### To do
1. Reproduce the passage of the article on Russian skinheads starting with "The two traditional" and going on through "visible and recognizable.".
2. Decide whether each statement agrees with the article on Russian skinheads. Answer yes or no, and quote the words that decide it. (a) In 2008 the number of cases of inciting hatred reached 51. (b) The Moscow Antifascist Center was founded in 1991. (c) The centrists on the far right scene recommend high taxes.
3. According to the article on Russian skinheads, how much more extremist crime was committed in Moscow in 2008 than in 2007?

### Extract to read
***

SKINHEADS: FROM IMITATORS TO FANATICS
Russia Profile
Feb 9 2009
Russia
Unlike the Theorists of the Past, Today’s Skinheads Are Pure Pragmatics
of Violence
The Moscow branch of the Investigations Committee of the Prosecutor
General’s office recently reported a dramatic increase in what it
called extremist crime in Moscow. In 2008, there were 40 percent more
such crimes committed than in 2007. According to the statistics,
the amount of hate crimes based on racial or ethnic animosity
grew even more. Viktoria Tsyplenkova, an aide to the head of the
committee’s Moscow office, said that in 2007, there were 17 criminal
cases launched on the grounds of inciting hatred or animosity toward
members of religious, ethnic or social groups. In 2008, the number
of such crimes reached 51.
This is not some kind of an unexpected development. I have been active
in fighting xenophobia since 1989, since our Moscow Antifascist Center
was founded, and I can testify that the virulence of xenophobic
propaganda has been steadily growing, and the number of xenophobic
crimes grew accordingly. The most disturbing development is not even
the number of such crimes. What is indeed worrying is the change in
the mentality of the attackers. Contemporary Russian skinheads are
much more dangerous than the most outspoken bigots of the 1980s and
1990s. Unlike the pseudo-intellectual theorists of the past, today’s
skinheads are pure pragmatists of violence.
The two traditional questions of the Russian society since the
nineteenth century were: "who is to blame?" and "what is to be
done?" During the Soviet period, the answers were monopolized by
the state, which directed anger at the "exploiting classes" or the
"hostile capitalist encirclement." But when people were allowed to
think again in the late 1980s, the question of "who is to blame?" went
unanswered. Instead of blaming the communist system, many people
preferred to blame the ethnic minorities. Unlike the internal vices,
these "enemies" were visible and recognizable.
As the average intellectual level of the young xenophobes plummeted,
the less decipherable Jews were replaced by the more visible students
from Africa and Asia, and later by dark-haired guest workers from
the Southern Caucuses and Central Asia. For the xenophobic part
of society, the question "who is to blame?" is no longer relevant,
since the answer to it is already known. Of course, the "aliens" need
to be combated. Today, the only question which stirs discussions in
the far right scene is a technical one: "how is it to be done?" The
supporters of a conservative approach suggest limiting the measures
to high taxes and cumbersome registration procedures. The centrists
recommend mild discrimination at work and in government offices. The
radicals do not shun physical violence, with the most extremist of
skinhead groups bringing taking this violence to the extreme–murder,
or worse, beatings and torture.
This moral degradation took place before my very own eyes. Violence
was preceded by propaganda. In the Soviet times, there were just
kitchen talks, sometimes books or articles in academic magazines,
where in the midst of some quite rightful lamentations about
the decline of old peasant culture one might decipher one or two
anti-Semitic hints. Under Mikhail Gorbachev, there were newspaper
articles and television reports, where the "non-Slavic" origin of a
murderer or a rapist was given special attention. Under Boris Yeltsin,
people who built up their political careers on xenophobic slogans
were elected into the State Duma and local legislatures. Later on,
xenophobic overtones became commonplace even in the speeches of some
representatives of the executive branch of power. The result was
almost 20 years of virtually unabated racist propaganda.

***

### Material shown
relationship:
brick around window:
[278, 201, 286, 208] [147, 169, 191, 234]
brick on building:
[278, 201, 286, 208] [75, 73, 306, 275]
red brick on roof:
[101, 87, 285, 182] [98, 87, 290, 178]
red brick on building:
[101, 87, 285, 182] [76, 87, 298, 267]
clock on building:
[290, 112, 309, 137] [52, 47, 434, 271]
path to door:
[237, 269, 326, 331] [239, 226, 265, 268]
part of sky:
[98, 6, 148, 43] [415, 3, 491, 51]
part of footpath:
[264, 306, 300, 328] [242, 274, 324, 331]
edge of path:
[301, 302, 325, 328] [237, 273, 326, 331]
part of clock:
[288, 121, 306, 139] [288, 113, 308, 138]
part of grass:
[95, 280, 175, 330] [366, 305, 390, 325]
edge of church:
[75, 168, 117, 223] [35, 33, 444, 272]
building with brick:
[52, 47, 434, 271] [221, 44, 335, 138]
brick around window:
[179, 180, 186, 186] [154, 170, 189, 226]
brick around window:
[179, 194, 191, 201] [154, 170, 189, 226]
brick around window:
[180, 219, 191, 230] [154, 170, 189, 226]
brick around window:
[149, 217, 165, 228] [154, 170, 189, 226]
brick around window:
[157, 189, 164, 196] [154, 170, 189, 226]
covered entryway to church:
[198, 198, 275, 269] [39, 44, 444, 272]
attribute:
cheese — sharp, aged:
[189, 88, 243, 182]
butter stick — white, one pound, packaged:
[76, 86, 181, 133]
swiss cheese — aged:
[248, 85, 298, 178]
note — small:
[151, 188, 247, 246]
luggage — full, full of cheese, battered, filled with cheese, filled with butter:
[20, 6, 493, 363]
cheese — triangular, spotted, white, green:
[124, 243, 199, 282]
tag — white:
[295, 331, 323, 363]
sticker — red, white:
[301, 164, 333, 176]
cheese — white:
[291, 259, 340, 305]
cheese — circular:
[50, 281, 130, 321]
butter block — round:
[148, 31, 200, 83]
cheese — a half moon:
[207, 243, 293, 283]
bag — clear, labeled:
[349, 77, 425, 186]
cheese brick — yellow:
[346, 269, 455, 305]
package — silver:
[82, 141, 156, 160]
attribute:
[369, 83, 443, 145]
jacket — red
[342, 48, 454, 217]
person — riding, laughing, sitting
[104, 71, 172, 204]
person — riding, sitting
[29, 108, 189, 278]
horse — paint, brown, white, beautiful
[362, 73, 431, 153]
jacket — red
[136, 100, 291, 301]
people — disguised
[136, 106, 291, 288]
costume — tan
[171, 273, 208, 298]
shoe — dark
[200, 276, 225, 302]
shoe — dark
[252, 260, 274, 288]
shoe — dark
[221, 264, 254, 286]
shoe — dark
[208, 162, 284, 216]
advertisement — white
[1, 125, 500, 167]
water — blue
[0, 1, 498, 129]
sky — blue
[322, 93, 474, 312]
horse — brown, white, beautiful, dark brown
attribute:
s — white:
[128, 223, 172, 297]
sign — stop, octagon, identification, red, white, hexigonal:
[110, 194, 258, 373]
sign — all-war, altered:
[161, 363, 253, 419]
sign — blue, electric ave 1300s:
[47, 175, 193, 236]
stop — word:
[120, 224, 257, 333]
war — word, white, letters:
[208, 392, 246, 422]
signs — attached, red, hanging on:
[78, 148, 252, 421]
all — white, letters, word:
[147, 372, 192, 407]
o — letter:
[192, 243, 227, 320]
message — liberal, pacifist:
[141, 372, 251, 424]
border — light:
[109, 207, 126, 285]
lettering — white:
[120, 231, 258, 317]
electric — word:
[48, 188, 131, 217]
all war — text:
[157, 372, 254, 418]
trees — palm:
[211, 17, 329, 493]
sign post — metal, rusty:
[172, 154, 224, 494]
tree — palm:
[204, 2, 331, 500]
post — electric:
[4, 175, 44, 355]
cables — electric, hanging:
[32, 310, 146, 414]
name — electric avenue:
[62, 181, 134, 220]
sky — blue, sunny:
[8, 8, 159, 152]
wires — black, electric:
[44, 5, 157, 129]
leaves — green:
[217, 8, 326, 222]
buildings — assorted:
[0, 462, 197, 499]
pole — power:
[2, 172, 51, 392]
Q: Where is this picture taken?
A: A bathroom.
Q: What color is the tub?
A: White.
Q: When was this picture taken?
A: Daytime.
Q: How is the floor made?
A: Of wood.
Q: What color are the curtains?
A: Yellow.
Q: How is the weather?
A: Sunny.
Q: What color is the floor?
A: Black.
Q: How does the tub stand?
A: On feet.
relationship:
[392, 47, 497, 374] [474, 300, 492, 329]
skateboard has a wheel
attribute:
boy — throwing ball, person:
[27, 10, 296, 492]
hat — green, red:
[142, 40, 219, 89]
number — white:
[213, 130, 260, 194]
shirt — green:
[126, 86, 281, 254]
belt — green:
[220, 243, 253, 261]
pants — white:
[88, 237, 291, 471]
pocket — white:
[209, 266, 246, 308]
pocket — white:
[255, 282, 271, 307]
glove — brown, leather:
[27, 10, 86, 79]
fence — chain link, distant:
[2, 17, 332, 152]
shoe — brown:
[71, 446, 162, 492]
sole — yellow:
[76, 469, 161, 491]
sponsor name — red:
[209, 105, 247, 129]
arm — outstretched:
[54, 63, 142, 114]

***

### Answers by task
1.
The two traditional questions of the Russian society since the
nineteenth century were: "who is to blame?" and "what is to be
done?" During the Soviet period, the answers were monopolized by
the state, which directed anger at the "exploiting classes" or the
"hostile capitalist encirclement." But when people were allowed to
think again in the late 1980s, the question of "who is to blame?" went
unanswered. Instead of blaming the communist system, many people
preferred to blame the ethnic minorities. Unlike the internal vices,
these "enemies" were visible and recognizable.

2.
(a) Yes: "In 2008, the number of such crimes reached 51."
(b) No: "I have been active in fighting xenophobia since 1989, since our Moscow Antifascist Center was founded"
(c) No: "The centrists recommend mild discrimination at work and in government offices."

3. 40 percent more.